Combinatorial interpretation of a sum with Stirling numbers $$\sum_{i,j}{n\brack i+j}\binom{i+j}i$$
Does this have a combinatorial interpretation? I don't see how to use Stirling numbers of the first kind in interpretations. I know that the answer is $(n+1)!$ , but the original question didn't provide it.
 A: I'm not sure about a direct combinatorial proof, but the solution can be easily obtained by taking $k=i+j$ and using the known formula $\sum_{k} \genfrac[]{0pt}{}{n}{k} x^k = x^{\overline{n}}$, where $x^{\overline{n}}$ denotes the rising factorial.

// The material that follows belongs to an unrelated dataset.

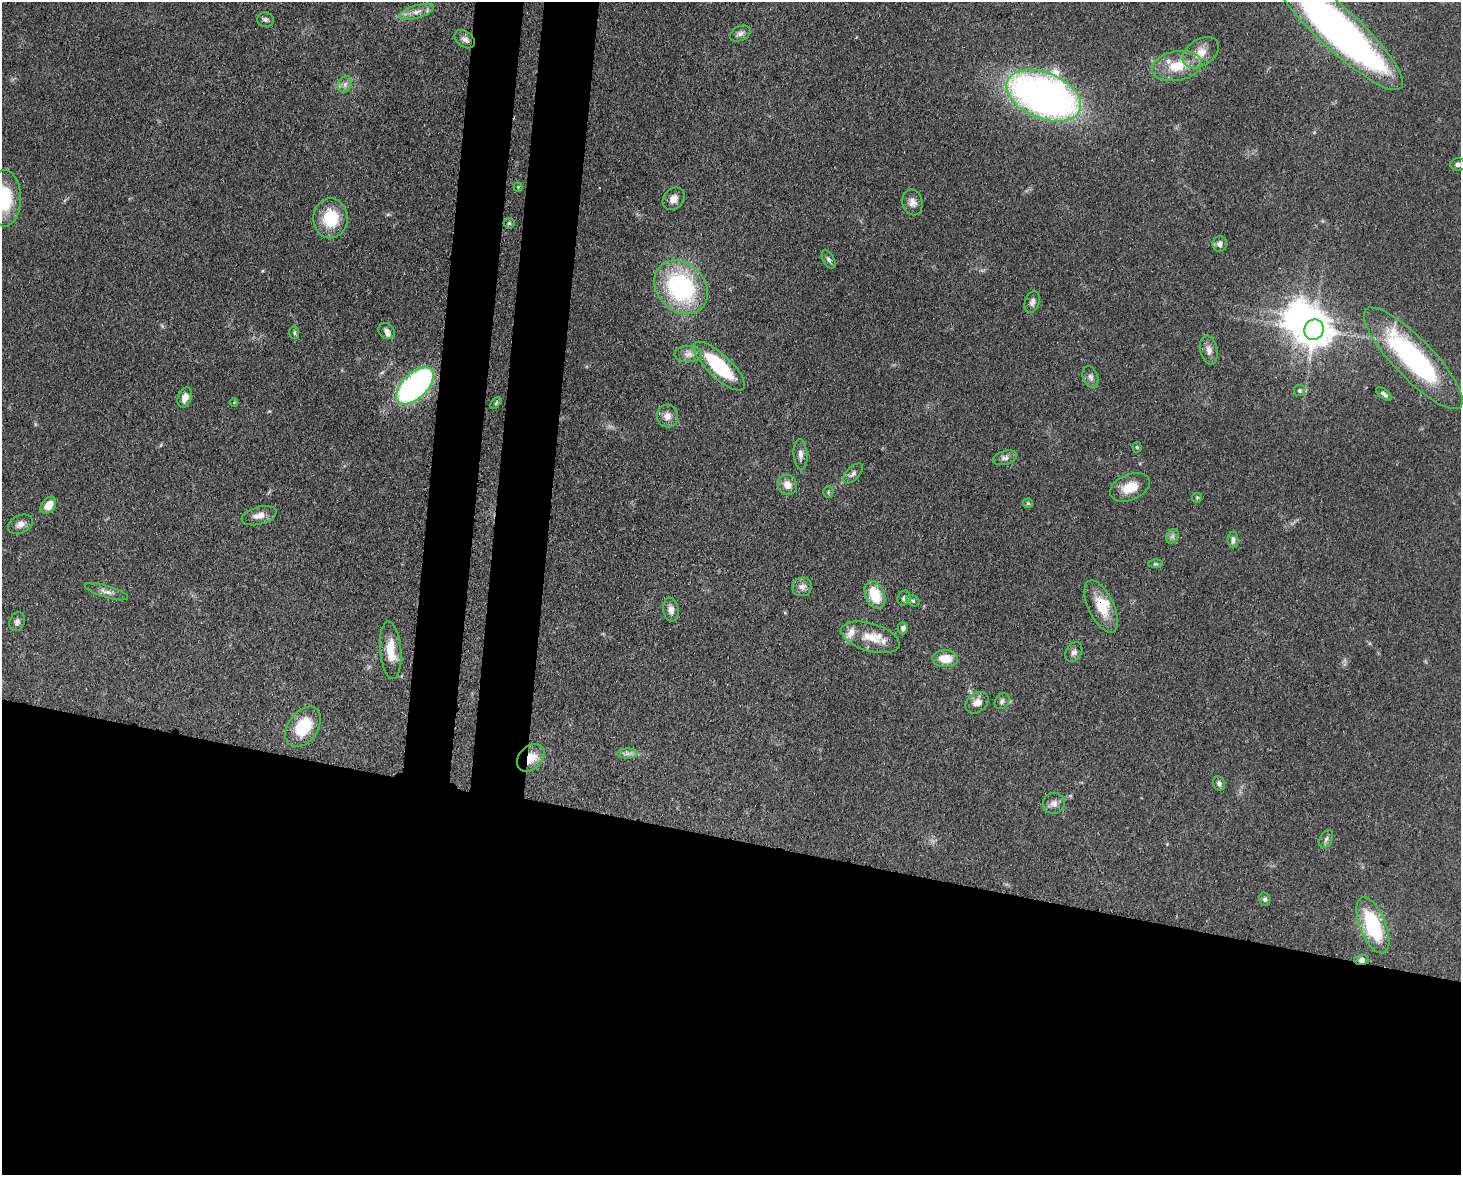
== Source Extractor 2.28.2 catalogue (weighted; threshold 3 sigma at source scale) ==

$$\sum_{i,j} \genfrac[]{0pt}{}{n}{i+j} \binom{i+j}{i} = \sum_{k} \genfrac[]{0pt}{}{n}{k} \sum_{i} \binom{k}{i} = \sum_{k} \genfrac[]{0pt}{}{n}{k} 2^k = 2^{\overline{n}} = (n+1)!$$
A: Here's a combinatorial proof.  Both sides count the number of ways to partition $n$ numbers into two ordered lists, a first list and a second list.
For the left side, $\genfrac[]{0pt}{}{n}{i+j}$ partitions the $n$ numbers into $i+j$ disjoint cycles.  Then $\binom{i+j}{i}$ chooses $i$ of these cycles.  Since a permutation can be uniquely expressed as a set of disjoint cycles, this creates the first ordered list from the numbers in the $i$ cycles chosen.  Similarly, the leftover $j$ cycles form the second ordered list from the rest of the $n$ numbers.  Summing over all possible values of $i$ and $j$ gives the number of ways to partition the $n$ numbers into a first ordered list and a second ordered list.
For the right side, add a new symbol the the $n$ numbers, like *.  Then create a permutation on these $n+1$ symbols.  This can be done in $(n+1)!$ ways.  The * symbol separates the first ordered list from the second ordered list.